Hello,
I have a set of X,Y data forming a closed polygon that is filled, however, Scilab is not configured to handle a self-intersecting polygon. Octave/Matlab can handle polygons that self-intersect.
How can this be sorted to arrive at the Octave/Matlab fill result, without breaking it apart etc? The module xfpoly is not available to look at, so guess it is hard-coded. The Octave fill.m function is available to view.
Thanks
Lester
Yes, but fill() calls patch which is a built-in. A priori, patch uses Qt backend for polygon filling. Scilab uses joGL for the rendering, but the polygon is triangulated by a built-in Scilab C++ routine (in graphic_objects module), which does not consider the case of self-intersecting polygons.
S.
Hi Stephane,
Thanks for explaining how the functions differ and work.

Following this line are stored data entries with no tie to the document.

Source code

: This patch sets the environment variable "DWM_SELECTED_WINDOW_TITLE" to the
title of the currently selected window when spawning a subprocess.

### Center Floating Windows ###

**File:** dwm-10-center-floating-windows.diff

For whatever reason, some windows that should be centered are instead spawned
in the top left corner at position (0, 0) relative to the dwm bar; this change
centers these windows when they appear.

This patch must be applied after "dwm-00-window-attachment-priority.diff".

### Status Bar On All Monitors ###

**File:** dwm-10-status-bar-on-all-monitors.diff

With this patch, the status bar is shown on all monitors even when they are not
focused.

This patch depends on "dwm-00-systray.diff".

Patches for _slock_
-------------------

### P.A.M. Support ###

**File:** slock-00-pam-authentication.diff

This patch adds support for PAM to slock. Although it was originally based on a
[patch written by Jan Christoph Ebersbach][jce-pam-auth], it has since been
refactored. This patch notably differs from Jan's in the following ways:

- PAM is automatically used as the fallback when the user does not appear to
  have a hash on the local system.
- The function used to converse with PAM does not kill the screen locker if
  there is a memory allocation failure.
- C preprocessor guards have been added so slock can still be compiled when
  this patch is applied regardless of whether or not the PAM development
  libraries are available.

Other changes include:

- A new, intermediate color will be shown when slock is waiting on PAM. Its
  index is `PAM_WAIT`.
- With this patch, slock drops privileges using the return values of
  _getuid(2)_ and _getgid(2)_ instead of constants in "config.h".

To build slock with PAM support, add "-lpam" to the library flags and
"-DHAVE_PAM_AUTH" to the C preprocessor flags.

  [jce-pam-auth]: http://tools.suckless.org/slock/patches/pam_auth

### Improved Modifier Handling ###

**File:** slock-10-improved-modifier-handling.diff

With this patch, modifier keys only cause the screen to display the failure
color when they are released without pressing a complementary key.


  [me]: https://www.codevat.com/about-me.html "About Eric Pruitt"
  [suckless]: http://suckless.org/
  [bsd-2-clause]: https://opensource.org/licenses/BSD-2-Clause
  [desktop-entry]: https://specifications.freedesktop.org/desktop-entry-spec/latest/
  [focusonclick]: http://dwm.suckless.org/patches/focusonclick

I’m guessing the route is to get the coordinates of the self-intersection (is there a code for that in Scilab?), and then close off the two separate polygons.

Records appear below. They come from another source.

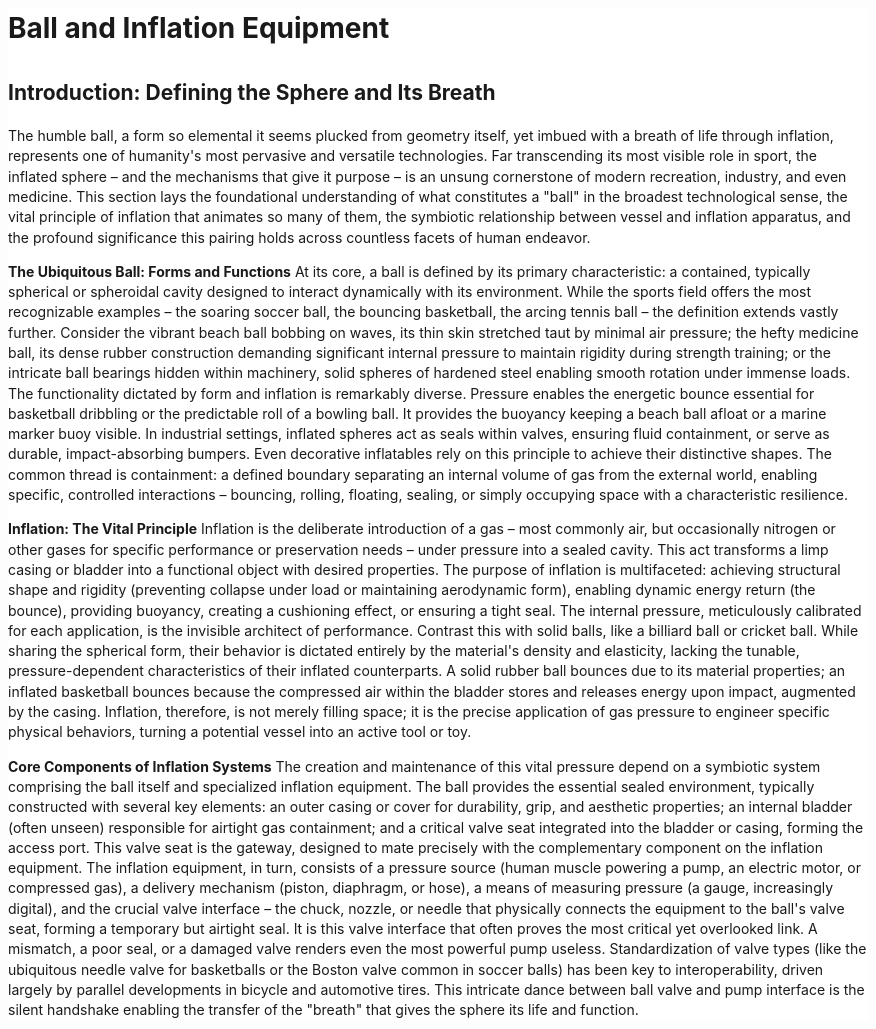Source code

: 
# Ball and Inflation Equipment

## Introduction: Defining the Sphere and Its Breath

The humble ball, a form so elemental it seems plucked from geometry itself, yet imbued with a breath of life through inflation, represents one of humanity's most pervasive and versatile technologies. Far transcending its most visible role in sport, the inflated sphere – and the mechanisms that give it purpose – is an unsung cornerstone of modern recreation, industry, and even medicine. This section lays the foundational understanding of what constitutes a "ball" in the broadest technological sense, the vital principle of inflation that animates so many of them, the symbiotic relationship between vessel and inflation apparatus, and the profound significance this pairing holds across countless facets of human endeavor.

**The Ubiquitous Ball: Forms and Functions**
At its core, a ball is defined by its primary characteristic: a contained, typically spherical or spheroidal cavity designed to interact dynamically with its environment. While the sports field offers the most recognizable examples – the soaring soccer ball, the bouncing basketball, the arcing tennis ball – the definition extends vastly further. Consider the vibrant beach ball bobbing on waves, its thin skin stretched taut by minimal air pressure; the hefty medicine ball, its dense rubber construction demanding significant internal pressure to maintain rigidity during strength training; or the intricate ball bearings hidden within machinery, solid spheres of hardened steel enabling smooth rotation under immense loads. The functionality dictated by form and inflation is remarkably diverse. Pressure enables the energetic bounce essential for basketball dribbling or the predictable roll of a bowling ball. It provides the buoyancy keeping a beach ball afloat or a marine marker buoy visible. In industrial settings, inflated spheres act as seals within valves, ensuring fluid containment, or serve as durable, impact-absorbing bumpers. Even decorative inflatables rely on this principle to achieve their distinctive shapes. The common thread is containment: a defined boundary separating an internal volume of gas from the external world, enabling specific, controlled interactions – bouncing, rolling, floating, sealing, or simply occupying space with a characteristic resilience.

**Inflation: The Vital Principle**
Inflation is the deliberate introduction of a gas – most commonly air, but occasionally nitrogen or other gases for specific performance or preservation needs – under pressure into a sealed cavity. This act transforms a limp casing or bladder into a functional object with desired properties. The purpose of inflation is multifaceted: achieving structural shape and rigidity (preventing collapse under load or maintaining aerodynamic form), enabling dynamic energy return (the bounce), providing buoyancy, creating a cushioning effect, or ensuring a tight seal. The internal pressure, meticulously calibrated for each application, is the invisible architect of performance. Contrast this with solid balls, like a billiard ball or cricket ball. While sharing the spherical form, their behavior is dictated entirely by the material's density and elasticity, lacking the tunable, pressure-dependent characteristics of their inflated counterparts. A solid rubber ball bounces due to its material properties; an inflated basketball bounces because the compressed air within the bladder stores and releases energy upon impact, augmented by the casing. Inflation, therefore, is not merely filling space; it is the precise application of gas pressure to engineer specific physical behaviors, turning a potential vessel into an active tool or toy.

**Core Components of Inflation Systems**
The creation and maintenance of this vital pressure depend on a symbiotic system comprising the ball itself and specialized inflation equipment. The ball provides the essential sealed environment, typically constructed with several key elements: an outer casing or cover for durability, grip, and aesthetic properties; an internal bladder (often unseen) responsible for airtight gas containment; and a critical valve seat integrated into the bladder or casing, forming the access port. This valve seat is the gateway, designed to mate precisely with the complementary component on the inflation equipment. The inflation equipment, in turn, consists of a pressure source (human muscle powering a pump, an electric motor, or compressed gas), a delivery mechanism (piston, diaphragm, or hose), a means of measuring pressure (a gauge, increasingly digital), and the crucial valve interface – the chuck, nozzle, or needle that physically connects the equipment to the ball's valve seat, forming a temporary but airtight seal. It is this valve interface that often proves the most critical yet overlooked link. A mismatch, a poor seal, or a damaged valve renders even the most powerful pump useless. Standardization of valve types (like the ubiquitous needle valve for basketballs or the Boston valve common in soccer balls) has been key to interoperability, driven largely by parallel developments in bicycle and automotive tires. This intricate dance between ball valve and pump interface is the silent handshake enabling the transfer of the "breath" that gives the sphere its life and function.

Is there a way to check the order of the vertices since they have to be ordered in a clockwise or anticlockwise direction?
Thanks
Lester
Here is a possible solution, using fsolve to find the intersection point between two piecewise affine parametric curves (x_1(n),y_1(n)) and (x_2(n),y_2(n)). The equations to fullfill are
where n_1 \in [1,N_1] and n_2 \in [1,N_2] and N_1,N_2 are the number of edges of each curve. Integer values of the parameter match the edges and between these, points continuously move on the segments. In the below code we use Scilab’s interpln() to compute the coordinates. After fsolve() has converged we get non-integer values n_1,n_2 and we use floor() and ceil() functions to identify the actual segments where the crossing occurs. Then both splitted parts of the curves are joined in the the correct order (I have added arrows in the plot that helps to understand the chosen order) to fill the polygons.
function eq=f(n)
eq = [
interpln([1:N1;x1],n(1))-interpln([1:N2;x2],n(2))

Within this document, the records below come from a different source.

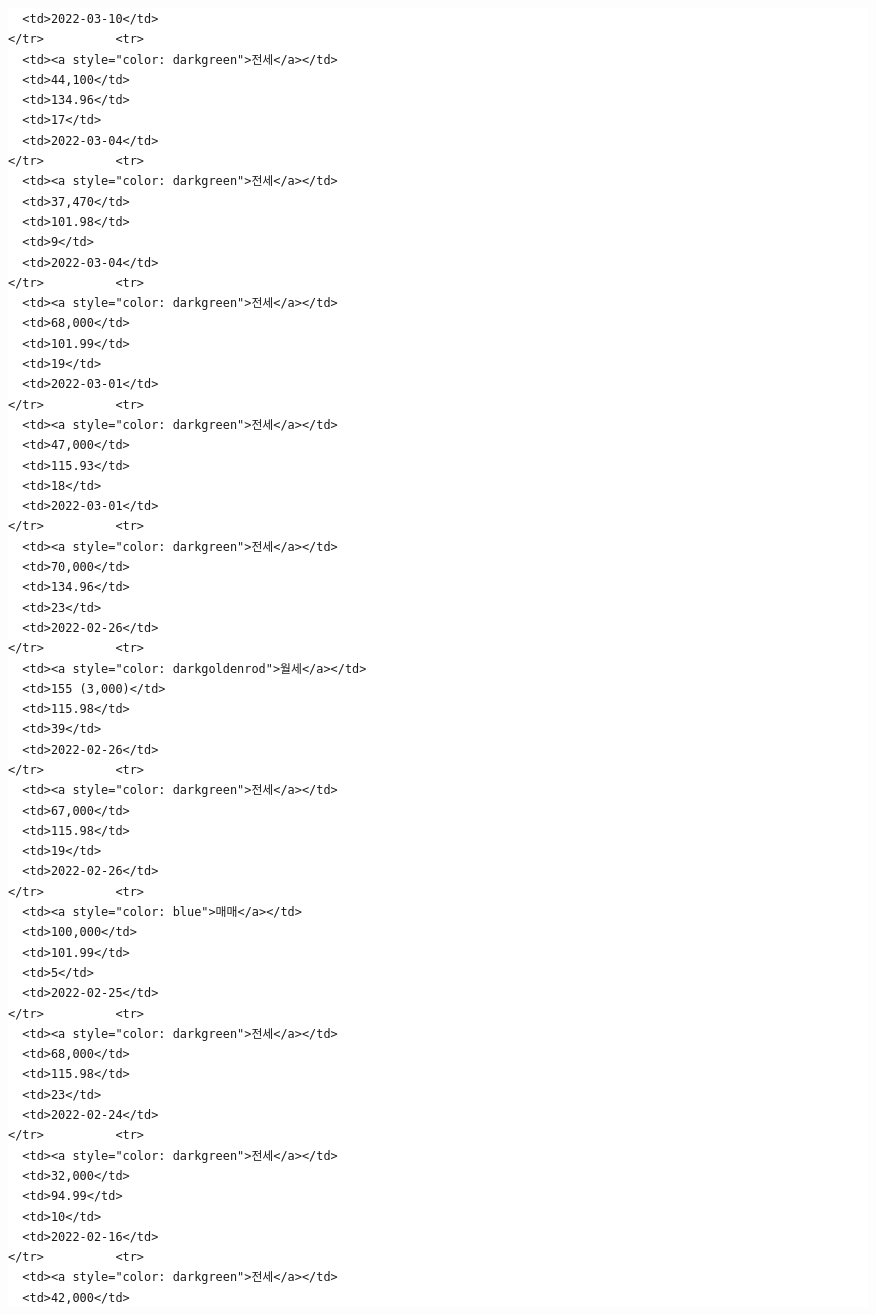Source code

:       <td>2022-03-10</td>
    </tr>          <tr>
      <td><a style="color: darkgreen">전세</a></td>
      <td>44,100</td>
      <td>134.96</td>
      <td>17</td>
      <td>2022-03-04</td>
    </tr>          <tr>
      <td><a style="color: darkgreen">전세</a></td>
      <td>37,470</td>
      <td>101.98</td>
      <td>9</td>
      <td>2022-03-04</td>
    </tr>          <tr>
      <td><a style="color: darkgreen">전세</a></td>
      <td>68,000</td>
      <td>101.99</td>
      <td>19</td>
      <td>2022-03-01</td>
    </tr>          <tr>
      <td><a style="color: darkgreen">전세</a></td>
      <td>47,000</td>
      <td>115.93</td>
      <td>18</td>
      <td>2022-03-01</td>
    </tr>          <tr>
      <td><a style="color: darkgreen">전세</a></td>
      <td>70,000</td>
      <td>134.96</td>
      <td>23</td>
      <td>2022-02-26</td>
    </tr>          <tr>
      <td><a style="color: darkgoldenrod">월세</a></td>
      <td>155 (3,000)</td>
      <td>115.98</td>
      <td>39</td>
      <td>2022-02-26</td>
    </tr>          <tr>
      <td><a style="color: darkgreen">전세</a></td>
      <td>67,000</td>
      <td>115.98</td>
      <td>19</td>
      <td>2022-02-26</td>
    </tr>          <tr>
      <td><a style="color: blue">매매</a></td>
      <td>100,000</td>
      <td>101.99</td>
      <td>5</td>
      <td>2022-02-25</td>
    </tr>          <tr>
      <td><a style="color: darkgreen">전세</a></td>
      <td>68,000</td>
      <td>115.98</td>
      <td>23</td>
      <td>2022-02-24</td>
    </tr>          <tr>
      <td><a style="color: darkgreen">전세</a></td>
      <td>32,000</td>
      <td>94.99</td>
      <td>10</td>
      <td>2022-02-16</td>
    </tr>          <tr>
      <td><a style="color: darkgreen">전세</a></td>
      <td>42,000</td>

interpln([1:N1;y1],n(1))-interpln([1:N2;y2],n(2))
]
endfunction
//build two parametric curves (x1,y1) and (x2,y2)
t1=linspace(0,%pi/3,15);
x1=sin(t1);
y1=cos(t1);
t2=linspace(%pi/3,0,10);
x2=1.1-sin(t2)
y2=0.2+cos(t2)
N1 = length(x1);
N2 = length(x2);
clf
plot(x1,y1,x2,y2)
// find the intersection point (xi,yi) using fsolve
[n,f]=fsolve([n1/2;n2/2],f);
xi = interpln([1:N1;x1],n(1));
yi = interpln([1:N1;y1],n(1));
// left polygon
xp1 = [x1(1:floor(n(1))) xi x2(floor(n(2)):-1:1)];
yp1 = [y1(1:floor(n(1))) yi y2(floor(n(2)):-1:1)];
xfpoly(xp1,yp1,color("yellow"))
// right polygon
xp2 = [xi x2(ceil(n(2)):$) x1($:-1:ceil(n(1)))];
yp2 = [yi y2(ceil(n(2)):$) y1($:-1:ceil(n(1)))];
xfpoly(xp2,yp2,color("orange"))
plot(x1,y1,"-o",x2,y2,"-o")
gce().children.polyline_style=4
plot(xi,yi,'or')
Hi Stephane,
Thanks for the example code. Could not manage to get it to work with the data I am testing, but had an intersection function based on line intersection between nodes to find the crossing point; it is quite slow but gets there in the end (not perfect).
Having found the point where the polyline crosses itself (xC,yC). I added this point into the original X and Y values so that all points are now available. The image shows the order of the vertices as a continuous polyline. In terms of indices, start=1, xC/yC=21 and end=959. Now, with some trial-and-error, the polyline crosses back through the intersection at about node=492. I could add an extra node at the end to close the polyline completely, but this is not necessary with xfpoly.
In essence, the intersection point has two indices, one at 21 and the other around 492 approximately. Is there a way to count along the indices to find the coincident point?
Any suggestions would be great.
Lester
Can you share the code which constructs the self intersecting polyline above ?
S.
Hi Stephane,
I have e-mailed you the code and associated functions.
Thanks
Lester
Hello Lester,
Here is a brute force (complexity is O(n^2)) solution under the form of a function splitting a polygon if having a single self-intersection (but the function could be called recursively on both parts):
function splitpoly(h)
function [flag, d]=intersect(p1, q1, p2, q2)
eps2 = %eps*%eps;
d = [det([q1-p1 p2-p1])
det([q1-p1 q2-p1])
det([q2-p2 p1-p2])
det([q2-p2 q1-p2])];
flag = (d(1)*d(2) < eps2) & (d(3)*d(4) < eps2)
endfunction
flag = %f;
P = h.data';
P1 = [];
P2 = [];
n = size(P,2);
for i=1:n-1
for j = i+2:n-1
[flag,d] = intersect(P(:,i),P(:,i+1),P(:,j),P(:,j+1));
if flag
t = d(3)/(d(2)-d(1));
Q = P(:,i)+t*(P(:,i+1)-P(:,i));
break
end
end
if flag
h2 = copy(h);
h.data = [P(:,1:i) Q P(:,j+1:$)]';
h2.data = [Q P(:,i+1:j)]';
break
end
end
end
After executing your main script BB_test.sce (where I removed your actual code searching the intersection point) then calling
--> tic();splitpoly(gce());toc()
ans =
0.8591190
I get the following output:
S.
That seems to work to solve the fill issue. It should work for most scenarios.
Thanks for looking into this.
Lester